→ **RAW DATA**:
━━━━━━━━

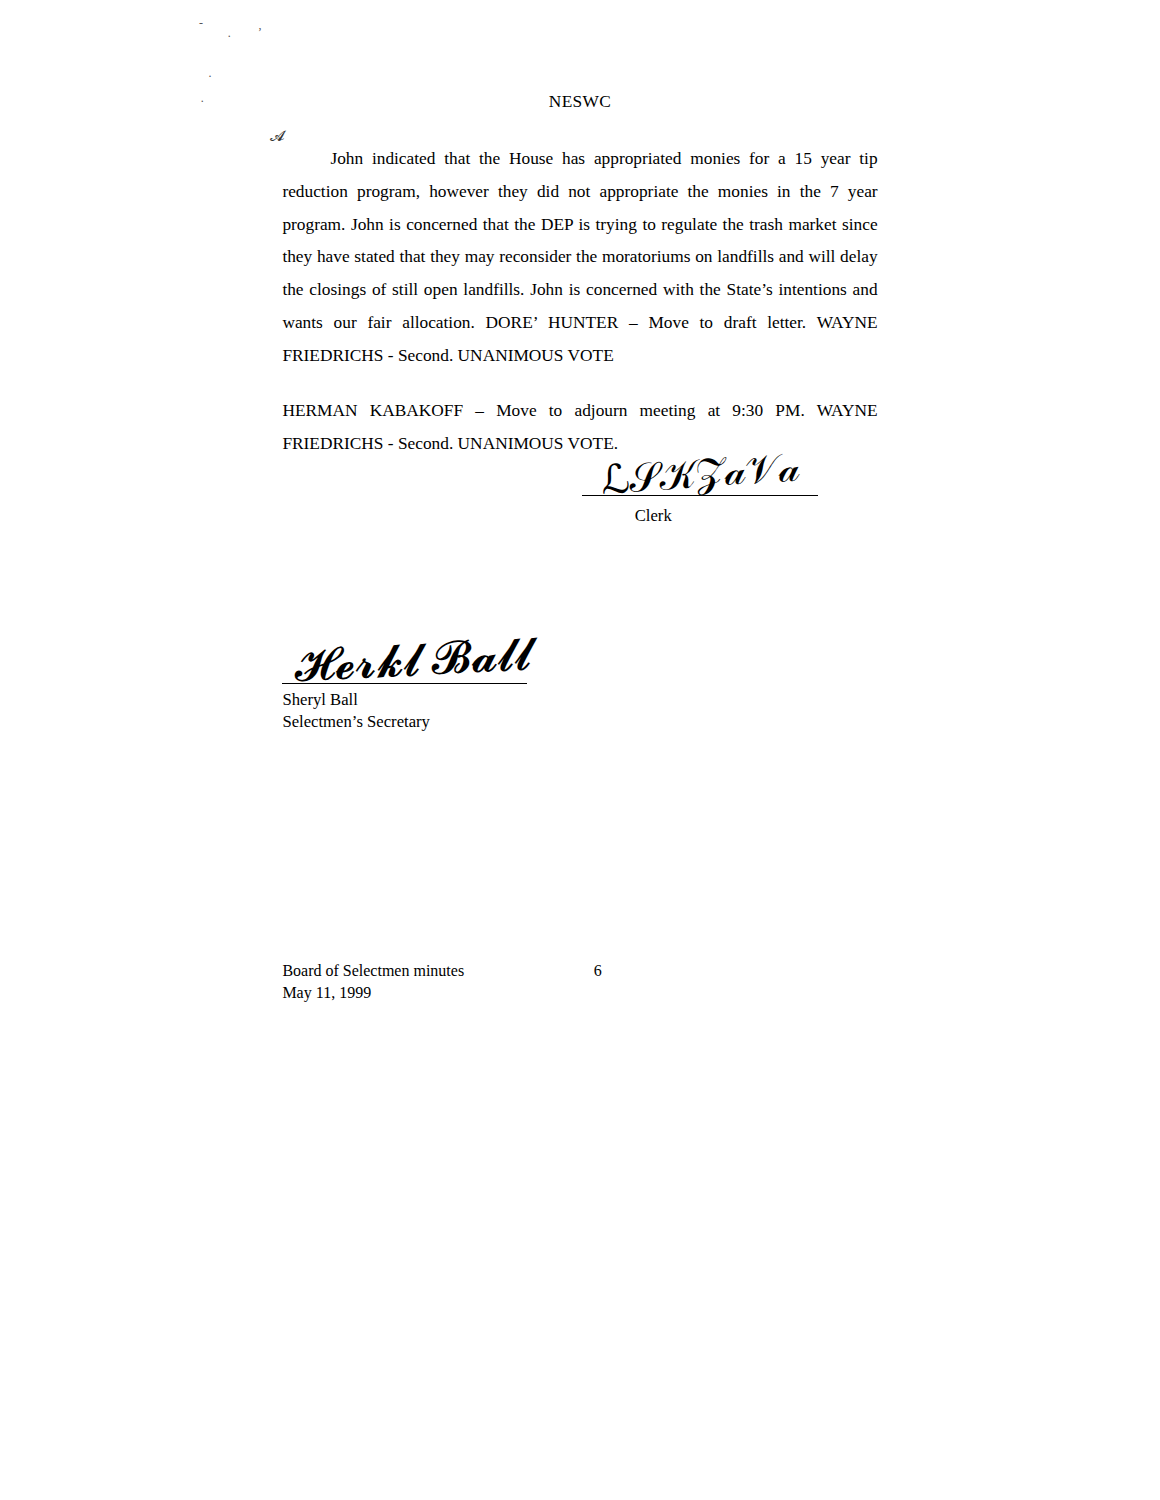, . - . .
𝓐
NESWC
John indicated that the House has appropriated monies for a 15 year tip reduction program, however they did not appropriate the monies in the 7 year program. John is concerned that the DEP is trying to regulate the trash market since they have stated that they may reconsider the moratoriums on landfills and will delay the closings of still open landfills. John is concerned with the State’s intentions and wants our fair allocation. DORE’ HUNTER – Move to draft letter. WAYNE FRIEDRICHS - Second. UNANIMOUS VOTE
HERMAN KABAKOFF – Move to adjourn meeting at 9:30 PM. WAYNE FRIEDRICHS - Second. UNANIMOUS VOTE.
ℒ𝒮𝒦𝒵𝒶𝒱𝒶 Clerk
𝓗𝓮𝓻𝓴𝓵 𝓑𝓪𝓵𝓵 Sheryl Ball Selectmen’s Secretary
Board of Selectmen minutes
May 11, 19996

━━━━━━━━

→ **ACTIVITY**: Go through the records above and return each line in which the word "VOTE" occurs.

→ **EXERCISE SOLUTION**:
John indicated that the House has appropriated monies for a 15 year tip reduction program, however they did not appropriate the monies in the 7 year program. John is concerned that the DEP is trying to regulate the trash market since they have stated that they may reconsider the moratoriums on landfills and will delay the closings of still open landfills. John is concerned with the State’s intentions and wants our fair allocation. DORE’ HUNTER – Move to draft letter. WAYNE FRIEDRICHS - Second. UNANIMOUS VOTE
HERMAN KABAKOFF – Move to adjourn meeting at 9:30 PM. WAYNE FRIEDRICHS - Second. UNANIMOUS VOTE.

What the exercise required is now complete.